*** SOURCE MATERIAL Section Begins ***
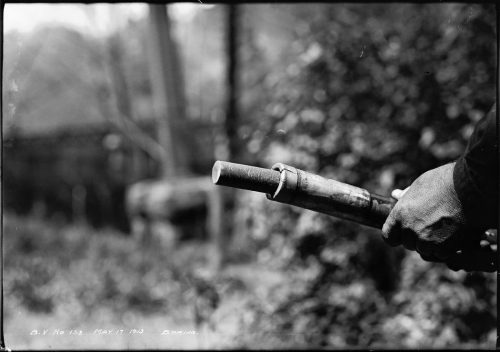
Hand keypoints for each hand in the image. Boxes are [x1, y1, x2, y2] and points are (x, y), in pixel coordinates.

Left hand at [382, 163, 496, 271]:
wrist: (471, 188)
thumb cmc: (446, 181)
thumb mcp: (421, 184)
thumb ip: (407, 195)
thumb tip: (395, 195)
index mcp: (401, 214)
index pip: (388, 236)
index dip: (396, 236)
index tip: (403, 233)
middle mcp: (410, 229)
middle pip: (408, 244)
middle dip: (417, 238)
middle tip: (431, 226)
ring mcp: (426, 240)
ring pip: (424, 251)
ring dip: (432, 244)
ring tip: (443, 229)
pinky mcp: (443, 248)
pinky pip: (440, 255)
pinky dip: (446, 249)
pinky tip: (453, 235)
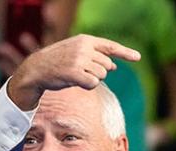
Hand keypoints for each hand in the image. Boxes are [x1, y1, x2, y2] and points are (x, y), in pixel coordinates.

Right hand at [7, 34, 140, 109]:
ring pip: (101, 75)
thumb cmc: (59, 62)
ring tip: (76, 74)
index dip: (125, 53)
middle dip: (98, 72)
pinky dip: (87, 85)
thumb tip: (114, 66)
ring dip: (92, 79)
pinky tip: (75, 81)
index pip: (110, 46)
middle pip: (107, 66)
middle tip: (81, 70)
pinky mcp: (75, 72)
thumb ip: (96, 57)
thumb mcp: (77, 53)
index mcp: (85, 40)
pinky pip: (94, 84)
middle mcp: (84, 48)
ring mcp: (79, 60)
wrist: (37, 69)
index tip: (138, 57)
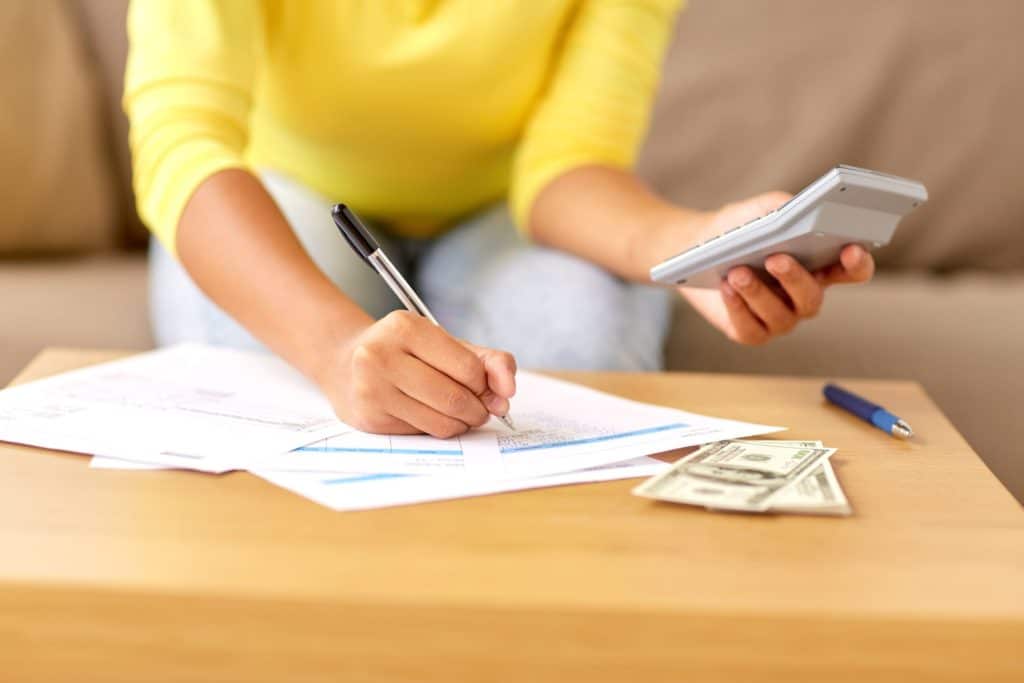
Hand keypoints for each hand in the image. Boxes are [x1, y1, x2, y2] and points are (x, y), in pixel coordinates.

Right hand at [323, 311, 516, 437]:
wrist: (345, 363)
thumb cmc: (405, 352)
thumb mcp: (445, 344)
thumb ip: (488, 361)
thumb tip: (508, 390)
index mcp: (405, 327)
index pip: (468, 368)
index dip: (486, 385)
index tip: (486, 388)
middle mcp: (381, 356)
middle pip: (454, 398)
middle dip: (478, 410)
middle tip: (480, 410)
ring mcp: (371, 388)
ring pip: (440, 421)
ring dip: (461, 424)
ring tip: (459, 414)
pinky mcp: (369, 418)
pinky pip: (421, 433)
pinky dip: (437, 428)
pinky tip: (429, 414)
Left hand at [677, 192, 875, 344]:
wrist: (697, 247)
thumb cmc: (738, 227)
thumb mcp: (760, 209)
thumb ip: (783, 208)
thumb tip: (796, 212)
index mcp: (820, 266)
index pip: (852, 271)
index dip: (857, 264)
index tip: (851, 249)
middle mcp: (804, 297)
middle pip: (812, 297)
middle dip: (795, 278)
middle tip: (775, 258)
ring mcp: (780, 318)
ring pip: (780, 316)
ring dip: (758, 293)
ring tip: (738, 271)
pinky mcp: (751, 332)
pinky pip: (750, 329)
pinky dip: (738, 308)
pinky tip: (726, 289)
*** SOURCE MATERIAL Section Ends ***
=== WORK TO COMPLETE ===
Return each entry exactly as it appears above, but exclude the pictures.

=== EXPECTED ANSWER ===
Hand keypoints for each hand in the image. Boxes are [x1, y1, x2, y2] and points are (x, y), in pixel coordinates.

Left hand at [382, 163, 496, 271]:
wrist: (471, 188)
thumb cmc: (446, 181)
thumb mcp: (421, 184)
thumb ip: (407, 195)
thumb tip: (395, 195)
index mcp: (401, 214)
index pip: (388, 236)
index dip: (396, 236)
index tip: (403, 233)
middle mcp: (410, 229)
middle pip: (408, 244)
middle dip: (417, 238)
middle tip: (431, 226)
ring mcp: (426, 240)
ring pip: (424, 251)
ring dip: (432, 244)
ring tip: (443, 229)
pinky mcp: (443, 248)
pinky pip: (440, 255)
pinky dip: (446, 249)
pinky tip: (453, 235)
Hand keypoints for each hand in the image. Boxes are [x1, y1, x2, y2] and points are (x, y), in pixel coordinates.

Right hand at [7, 34, 140, 109]:
ring pip: (101, 75)
thumb cmc: (59, 62)
ring tip: (76, 74)
index dip: (125, 53)
middle dip: (98, 72)
pinky dip: (87, 85)
thumb tip: (114, 66)
ring dip: (92, 79)
pinky tip: (75, 81)
index pip: (110, 46)
middle pip: (107, 66)
middle tip: (81, 70)
pinky mcp: (75, 72)
thumb ip: (96, 57)
thumb mcp: (77, 53)
index mcp: (85, 40)
pinky pip: (94, 84)
middle mcp: (84, 48)
ring mcp: (79, 60)
wrist: (37, 69)
index tip: (138, 57)
Hand keypoints for each hand in the image. Boxes are [x1, y1, x2, y2] and points are (x, y), in pixel coordinates.

Right hand at [323, 311, 516, 437]:
wrist: (345, 363)
thumb cmc: (405, 352)
thumb mcp: (445, 344)
thumb ip: (488, 361)
thumb tip: (508, 390)
index mcp: (405, 327)
index pip: (468, 368)
index dip: (486, 385)
index tip: (486, 388)
middle mcp: (381, 356)
middle pip: (454, 398)
middle dip: (478, 410)
middle tip: (480, 410)
ring mcp: (371, 388)
ring pip: (440, 421)
ring dip: (461, 424)
ring tip: (459, 414)
pinky mcp: (369, 418)
pinky pip: (421, 433)
pinky dip: (437, 428)
pinky tip: (429, 414)
Left hand at [677, 192, 875, 344]:
wrist: (697, 247)
thumb cmc: (738, 227)
thumb mcp: (760, 209)
thumb ip: (783, 208)
thumb tip: (796, 212)
index mcp: (820, 266)
index pip: (852, 271)
index dip: (857, 264)
index tip: (851, 249)
middle mcp: (804, 297)
middle pip: (812, 297)
middle dip: (795, 278)
middle tip: (775, 258)
ring mcp: (780, 318)
ring pip: (780, 316)
ring dip: (758, 293)
ring tip: (738, 271)
pinky mcp: (751, 332)
pinky pip: (750, 329)
pinky dip: (738, 308)
pinky tip: (726, 289)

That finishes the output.